Trocando em miúdos, a especialista esclarece, que o TEV tem duas manifestações clínicas distintas: a mais conhecida é a trombose venosa profunda (TPV) – quando um coágulo ou trombo obstrui o fluxo sanguíneo das veias da perna, coxa ou pelve – e sua maior complicação é a embolia pulmonar (EP) – situação em que o trombo se desprende, migra para os pulmões, podendo levar ao bloqueio total ou parcial das artérias pulmonares. “O problema é tão sério que uma estatística realizada pela Comissão Europeia (Eurostat) revelou que o TEV causa, anualmente, mais óbitos que aids, câncer de mama, de próstata e os acidentes de carro juntos”, enumera a médica.

Ações preventivas
Pensando em diminuir essa incidência, seis hospitais de Campo Grande (Hospital do Coração de MS, Hospital Proncor, Hospital Geral El Kadri, Hospital Sírio Libanês de Campo Grande, Hospital da Unimed e Hospital Adventista Pênfigo)  participarão de uma Campanha de Conscientização Médica para a Prevenção do Tromboembolismo Venoso no ambiente hospitalar. A partir de hoje, até o fim do mês, os hospitais promoverão atividades que incluem distribuição de banners, cartazes e palestras sobre o tema.
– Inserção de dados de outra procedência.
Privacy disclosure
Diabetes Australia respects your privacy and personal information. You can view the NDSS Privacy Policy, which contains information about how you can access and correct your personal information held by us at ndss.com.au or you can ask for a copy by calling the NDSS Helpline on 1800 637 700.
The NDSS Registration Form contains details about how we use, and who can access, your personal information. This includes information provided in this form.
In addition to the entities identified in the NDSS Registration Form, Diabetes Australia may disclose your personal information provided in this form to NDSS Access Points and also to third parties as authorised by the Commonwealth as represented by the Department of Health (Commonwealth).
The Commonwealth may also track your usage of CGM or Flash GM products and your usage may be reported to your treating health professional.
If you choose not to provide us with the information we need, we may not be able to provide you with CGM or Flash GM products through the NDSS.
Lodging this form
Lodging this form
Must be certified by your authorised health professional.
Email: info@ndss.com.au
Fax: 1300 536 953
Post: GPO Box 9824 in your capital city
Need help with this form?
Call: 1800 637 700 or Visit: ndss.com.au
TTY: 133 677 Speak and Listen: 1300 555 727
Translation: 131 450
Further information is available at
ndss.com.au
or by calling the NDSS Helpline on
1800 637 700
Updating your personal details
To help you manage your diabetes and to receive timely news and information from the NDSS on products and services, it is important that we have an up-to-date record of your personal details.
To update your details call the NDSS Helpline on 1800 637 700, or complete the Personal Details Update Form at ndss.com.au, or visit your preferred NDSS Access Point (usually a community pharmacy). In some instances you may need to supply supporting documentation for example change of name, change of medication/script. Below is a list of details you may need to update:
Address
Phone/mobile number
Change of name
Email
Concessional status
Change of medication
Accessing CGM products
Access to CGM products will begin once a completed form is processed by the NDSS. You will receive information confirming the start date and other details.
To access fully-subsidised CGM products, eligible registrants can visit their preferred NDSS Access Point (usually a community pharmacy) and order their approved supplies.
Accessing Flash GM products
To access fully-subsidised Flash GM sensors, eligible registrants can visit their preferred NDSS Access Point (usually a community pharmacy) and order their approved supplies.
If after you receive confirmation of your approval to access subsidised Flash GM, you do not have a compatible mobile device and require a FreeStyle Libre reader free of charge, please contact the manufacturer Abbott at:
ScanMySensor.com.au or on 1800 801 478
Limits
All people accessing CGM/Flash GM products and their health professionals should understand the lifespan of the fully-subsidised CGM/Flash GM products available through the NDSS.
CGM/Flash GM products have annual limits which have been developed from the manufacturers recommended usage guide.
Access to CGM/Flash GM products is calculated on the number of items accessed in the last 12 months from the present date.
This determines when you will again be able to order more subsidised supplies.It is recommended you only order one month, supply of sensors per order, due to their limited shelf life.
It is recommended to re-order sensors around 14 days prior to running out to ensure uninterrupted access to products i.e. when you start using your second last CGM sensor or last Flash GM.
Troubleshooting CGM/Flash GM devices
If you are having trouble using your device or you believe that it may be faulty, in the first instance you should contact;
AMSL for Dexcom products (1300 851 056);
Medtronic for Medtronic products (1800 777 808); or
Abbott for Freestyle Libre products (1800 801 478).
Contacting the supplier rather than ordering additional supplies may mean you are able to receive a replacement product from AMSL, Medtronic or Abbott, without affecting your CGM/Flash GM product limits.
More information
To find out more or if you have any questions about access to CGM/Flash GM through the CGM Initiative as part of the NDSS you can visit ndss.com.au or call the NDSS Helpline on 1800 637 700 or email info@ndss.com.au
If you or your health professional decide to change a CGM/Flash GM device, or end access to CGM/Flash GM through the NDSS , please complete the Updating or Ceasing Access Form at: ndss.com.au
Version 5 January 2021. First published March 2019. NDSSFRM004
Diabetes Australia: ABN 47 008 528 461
Hoje, por exemplo, a área de enfermagem do Hospital Proncor e do Hospital Adventista Pênfigo participarão da palestra: “Prevenção do tromboembolismo venoso em pacientes clínicos e cirúrgicos”, com a enfermeira Magda Aparecida dos Santos Silva, do Instituto do Coração (Incor), de São Paulo. Amanhã, dia 22 de julho, a conferência sobre o mesmo tema será realizada para a equipe do Hospital do Coração de MS.  
Essas iniciativas fazem parte do Programa TEV Safety Zone, da Sanofi-Aventis, implantado nesses hospitais, com o objetivo de criar “zonas livres de TEV”. O programa é composto por palestras coordenadas por especialistas em TEV, durante as quais são discutidos dados epidemiológicos, casos clínicos e cirúrgicos, cuidados pré e pós-operatórios, prevenção do TEV, entre outros temas. Implantado no Brasil em 2007, o “Safety Zone” já é realizado em cerca de 60 hospitais do País.

Resultados eficazes
De acordo com a doutora Cláudia Magalhães, que faz parte da Comissão de TEV do Hospital Proncor, a implantação do Programa Safety Zone há um ano e meio trouxe resultados promissores e consegue cada vez mais melhorar os índices de tromboembolismo venoso no hospital.
“Com este programa de educação continuada conseguimos seguir um protocolo que avalia os riscos de todos os pacientes internados para identificar mais rapidamente quais são as probabilidades de eles desenvolverem a TEV e assim adotamos medidas preventivas, que variam desde o método mecânico como bombas de compressão pneumáticas, fisioterapia, até mesmo o uso de medicamentos anticoagulantes”, finaliza a cardiologista.